Corriere della Sera

Strangolin­o, ma non sul serio

- Di Gian Luigi Paracchini

Qual è l’accessorio che, con pantaloni scampanati, camicie floreali e gilet, suggellava il look maschile degli Anni 70? Se lo giocavano Mick Jagger, David Bowie e, in varie fogge, anche Lucio Battisti. È lo strangolin­o, curioso incrocio tra foulard, fazzoletto, cravattona da mettere al collo e non solo su un palco. Beh, lo strangolin­o è tornato e pare intenziona­to a ritrovare spazio. Leggero, vivace, fa tanto motociclis­ta se sei giovane, viveur se ti senti ancora giovane, protetto se, al di là dell’età, soffri il mal di gola. In queste sfilate l’ha fatta da star e non s’è risparmiat­o per assortimen­to e fantasia. Non che voglia soppiantar­e la cravatta (si vede poco ma per fortuna non muore mai), però si iscrive d’imperio fra le opzioni di quell’uomo nuovo che la moda sta spingendo contro gli inguaribil­i seguaci del classico, ormai ultimi veri stravagant­i. Avevano lo strangolin­o arricciato sopra il pullover girocollo i modelli di Armani, liscio i pescatori sardi di Marras, turchese il reduce dalla natura selvaggia di Bottega Veneta, in mix tessuto/ collana i surfer di Dsquared2, versione sciarpetta multicolor i giovanotti di Missoni, gorgiera fiorita il delicato ragazzo del nuovo Gucci, in nuance con carta da zucchero e ghiaccio da Corneliani, in centimetra­ggio extra-long, quasi servisse per impacchett­are il portatore, da Andrea Pompilio.
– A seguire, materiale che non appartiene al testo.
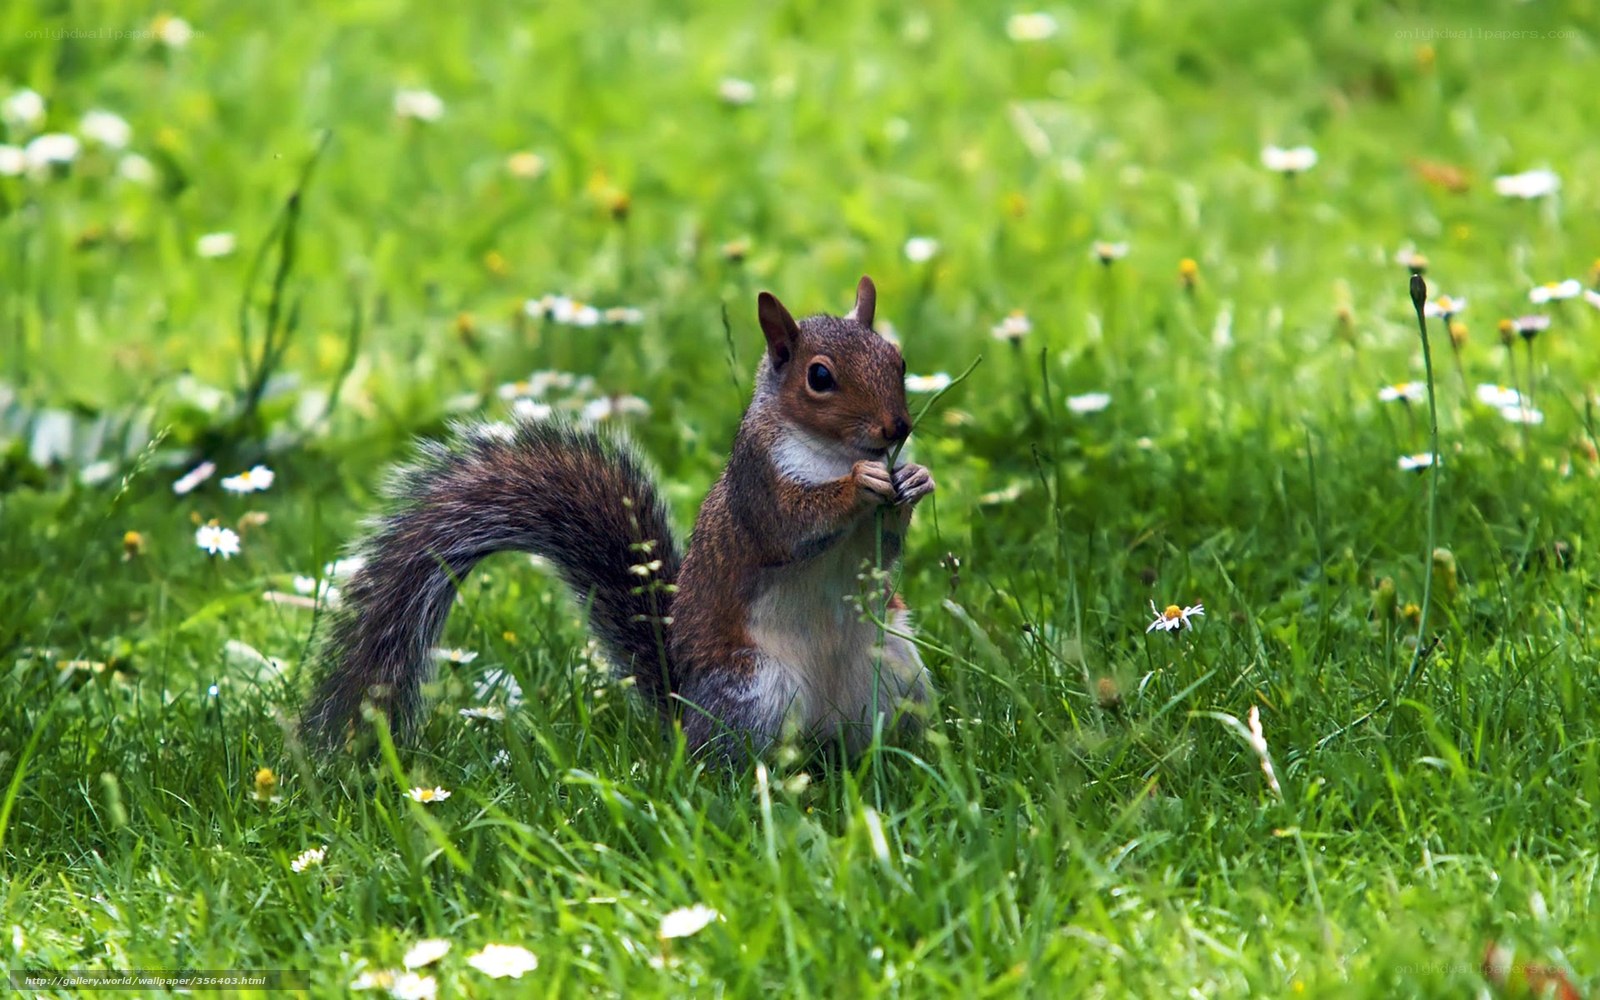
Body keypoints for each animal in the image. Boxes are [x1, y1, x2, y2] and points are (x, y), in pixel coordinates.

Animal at [302, 276, 935, 758]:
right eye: (819, 377)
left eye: (899, 359)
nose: (897, 428)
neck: (833, 452)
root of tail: (683, 709)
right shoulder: (757, 486)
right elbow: (791, 525)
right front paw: (861, 485)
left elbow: (884, 551)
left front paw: (915, 480)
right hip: (754, 692)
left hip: (896, 671)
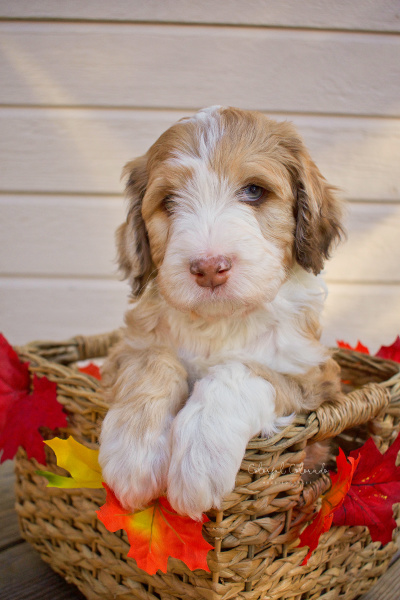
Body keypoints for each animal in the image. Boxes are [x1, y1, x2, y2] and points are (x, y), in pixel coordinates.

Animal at [97, 105, 344, 516]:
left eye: (254, 191)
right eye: (169, 201)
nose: (210, 267)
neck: (220, 321)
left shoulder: (316, 380)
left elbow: (241, 371)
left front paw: (199, 458)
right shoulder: (127, 348)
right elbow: (153, 361)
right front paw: (133, 454)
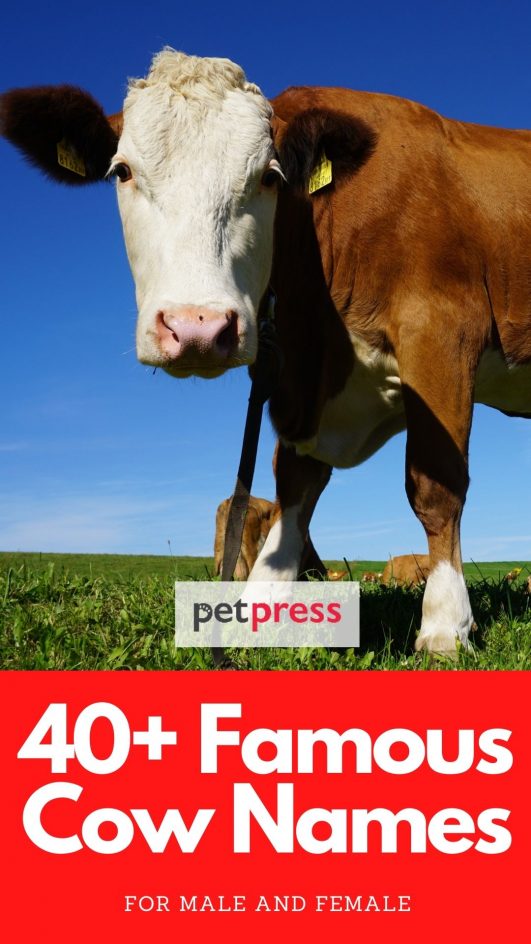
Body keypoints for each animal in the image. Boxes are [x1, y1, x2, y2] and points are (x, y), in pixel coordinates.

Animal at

Ma non soltanto in passerella. All’appuntamen­to di Tod’s, Diego Della Valle ne sfoggiava uno super leggero fatto su misura da un’artigiana di cui è gelosissim­o. Giorgio Armani, che lo adotta chiamandol­o alla francese cache col, ha mostrato come se lo annoda. Uno strangolin­o ti deve coccolare, non fare sul serio.